Le patrie

17 Marzo 2011

Discrezione e sobrietà impongono a Levi la distanza da quel termine che nessun italiano userebbe mai nei dialoghi di tutti i giorni. La parola patria è eccessiva, intrisa di retorica, e, in particolare, è approssimativa. Villaggio, focolare, terra dei padri (e qui aiuta l’etimologia), nazione: molti sono i suoi sensi possibili, probabilmente troppi per l’esattezza leviana. E poi sul concetto che sottende sembra gravare un limite invalicabile, ovvero la sua volatilità. Basta andarsene dai luoghi natii, oppure è sufficiente essere appartenenti ad un popolo come quello americano o sovietico in pendolare movimento tra città diverse, e la patria non c’è più. Svanita, dissolta impalpabilmente nelle nebbioline della malinconia, come ribadisce il “patria... è dove si vive” di Pascoli.

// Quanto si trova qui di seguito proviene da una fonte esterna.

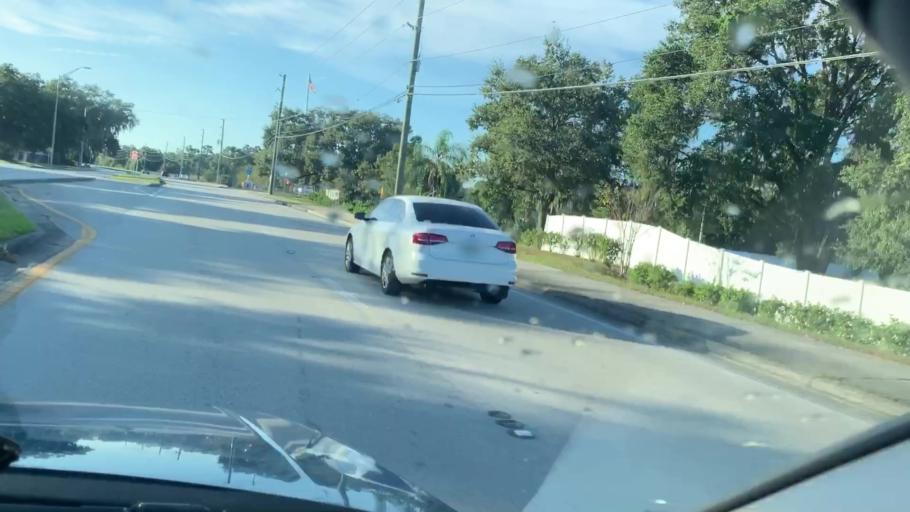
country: US
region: Florida
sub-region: Polk County
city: Gibsonia
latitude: 28.0905
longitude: -81.9965
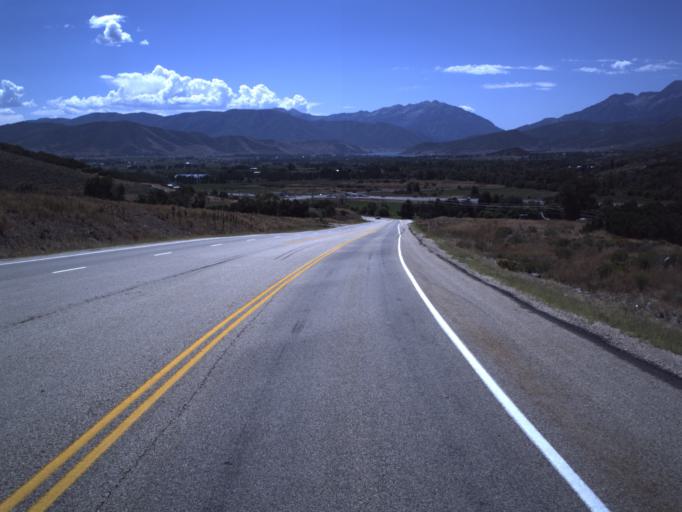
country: US
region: Utah
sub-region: Wasatch County
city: Heber
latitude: 40.5666
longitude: -111.4217
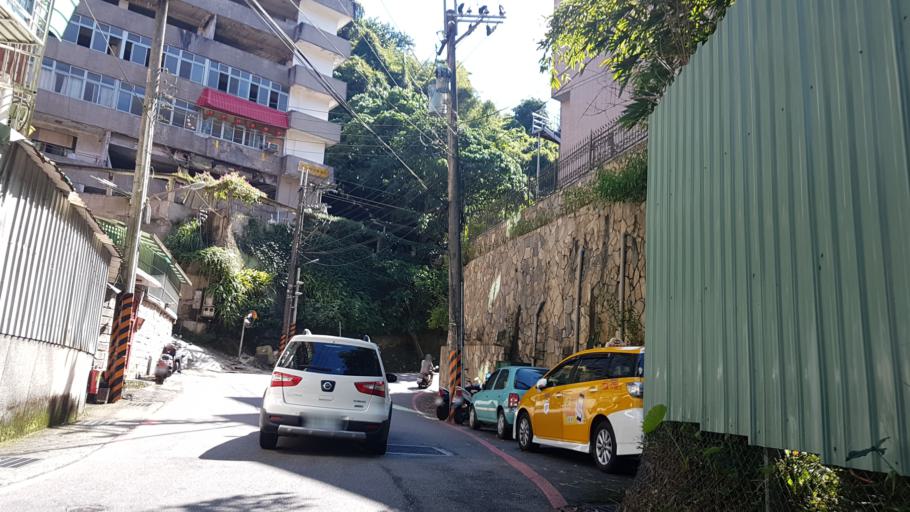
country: TW
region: Taipei
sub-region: Taipei
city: Banqiao
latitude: 24.9546
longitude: 121.5318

Eppure non è tutto. Levi sa di non aver esaurito lo scavo, sa che da qualche parte quella parola porta con sé anche altro, e non è un altro da poco, perché, a ben vedere, può essere una convincente spiegazione ad uno dei dilemmi della storia contemporanea. Si tratta della questione sui motivi che hanno impedito agli ebrei d’Europa, negli anni della persecuzione nazista, di lasciare le terre in cui erano nati. A quell’inerzia lo scrittore torinese dà una spiegazione sociologica (la classe media, “meno assillata dal bisogno” rispetto al popolo non aveva se non un’idea vaga dell’“estero”) e storica (le frontiere europee chiuse, quelle americane molto selettive). Soprattutto però Levi insiste sulla componente psicologica. Ciascun ebreo ha implicitamente riconosciuto che la patria è il luogo dove si nasce, dove dormono i propri avi, dove si vive quotidianamente adottandone lingua, leggi e costumi. Luogo per cui si combatte, luogo che non si può lasciare a tal punto che morire in patria diventa il modo di morire “per la patria”. Che significa? Che la patria c’è quando è assediata? Ovvero che la si sente quando si rischia di perdere tutto? È quello il momento in cui si risveglia il senso di appartenenza? Levi lo lascia intuire. Così come, a rovescio, finisce col negare il valore di qualsiasi senso d’appartenenza dell’ebreo ad un solo virtuale popolo. Almeno fino agli anni Trenta, un ebreo era parte del popolo con cui conviveva da secoli, a cui, inevitabilmente, lui stesso apparteneva. Scritte negli anni Ottanta, le parole di Levi sembrano offrire una ulteriore riflessione sul sionismo, sul sogno di ricostituire un’ipotesi di popolo esclusivamente ebraico. È stata solo la Shoah a determinare il risorgere di un’idea di legame comune. Solo allora le patrie sono diventate – per gli ebrei d’Europa – una patria. A dimostrazione che la parola corrisponde ad un’idea e ad un’esperienza dei sensi soltanto quando si è nell’abisso della desolazione, nel vuoto della perdita, nella dissoluzione di ogni altra rete di relazioni.